Siklus Kota dalam Perspektif Political Will State


Siklus kota merupakan terminologi baru dalam dunia pemberdayaan. Istilah yang dipopulerkan oleh Program Nasional Pemberdayaan Masyarakat (PNPM) Mandiri Perkotaan ini tidak bermakna apa-apa dalam konteks pemberdayaan pada umumnya. Namun jangan salah, istilah ini sesungguhnya merupakan terminologi khas yang digunakan oleh program ini. Istilah ini dalam arti luas dialamatkan untuk menjelaskan sebuah kegiatan fasilitasi, mediasi dan advokasi kepada pemerintah daerah demi terciptanya tata pemerintahan yang good governance dan untuk melahirkan kebijakan yang berpihak pada masyarakat miskin (pro poor).
Dalam arus besar kegiatan PNPM Mandiri Perkotaan, siklus kota sejajar dengan kegiatan-kegiatan pemberdayaan di tingkat masyarakat seperti siklus tahunan masyarakat maupun implementasi bantuan langsung masyarakat (BLM). Hal ini sesuai dengan hakikat pemberdayaan masyarakat itu sendiri. Menurut Adam Ferguson dalam bukunya berjudul An Essay on the History of Civil Society (1773), pada dasarnya pemberdayaan masyarakat merupakan perwujudan citra negara demokratis yang unsur-unsurnya antara lain:
  1. Adanya kemauan politik dari negara (political will state)
  2. Adanya komitmen yang kuat dari masyarakat politik (political society)
  3. Adanya civil society yang kuat, mandiri dan beradab.
Pola-pola pemberdayaan masyarakat sebagai citra negara demokratis terejawantah pada pendekatan konseptual PNPM Mandiri Perkotaan. Tidak terkecuali dengan pola-pola pendampingan yang menyasar pada stakeholder di pemerintah daerah sebagai entitas yang mempunyai otoritas pengambil kebijakan.
Secara metodologis, konsep pemberdayaan dengan menggunakan pendekatan yang merapat sekaligus menjaga kemesraan dengan sumber kekuasaan juga dapat dipertanggungjawabkan. Selain itu dalam perspektif teoritis juga menemukan relevansinya karena fungsi civil society dalam hubungannya dengan negara ekstrimnya ada dua madzhab besar yang berbeda. Pertama sebagai komplementer negara, yang satunya berposisi diametral dengan negara atau sebagai tandingan negara (counter-balancing the state/counter-failing forces). Dalam hal ini, konsep PNPM Mandiri Perkotaan lebih memposisikan sebagai komplementer negara dari pada berposisi diametral.

*MATERI TERHIMPUN*:
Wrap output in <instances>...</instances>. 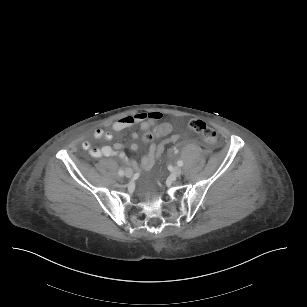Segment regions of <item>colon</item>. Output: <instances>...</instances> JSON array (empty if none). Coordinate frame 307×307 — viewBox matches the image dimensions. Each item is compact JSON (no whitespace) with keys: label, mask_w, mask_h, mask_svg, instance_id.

*TUJUAN*:
Sebutkan semua unsur citra negara demokratis yang menurut Adam Ferguson diwujudkan oleh pemberdayaan masyarakat, sebagaimana dicantumkan dalam teks tentang siklus kota.

*JAWABAN TERTULIS*:
1. Adanya kemauan politik dari negara (political will state)
2. Adanya komitmen yang kuat dari masyarakat politik (political society)
3. Adanya civil society yang kuat, mandiri dan beradab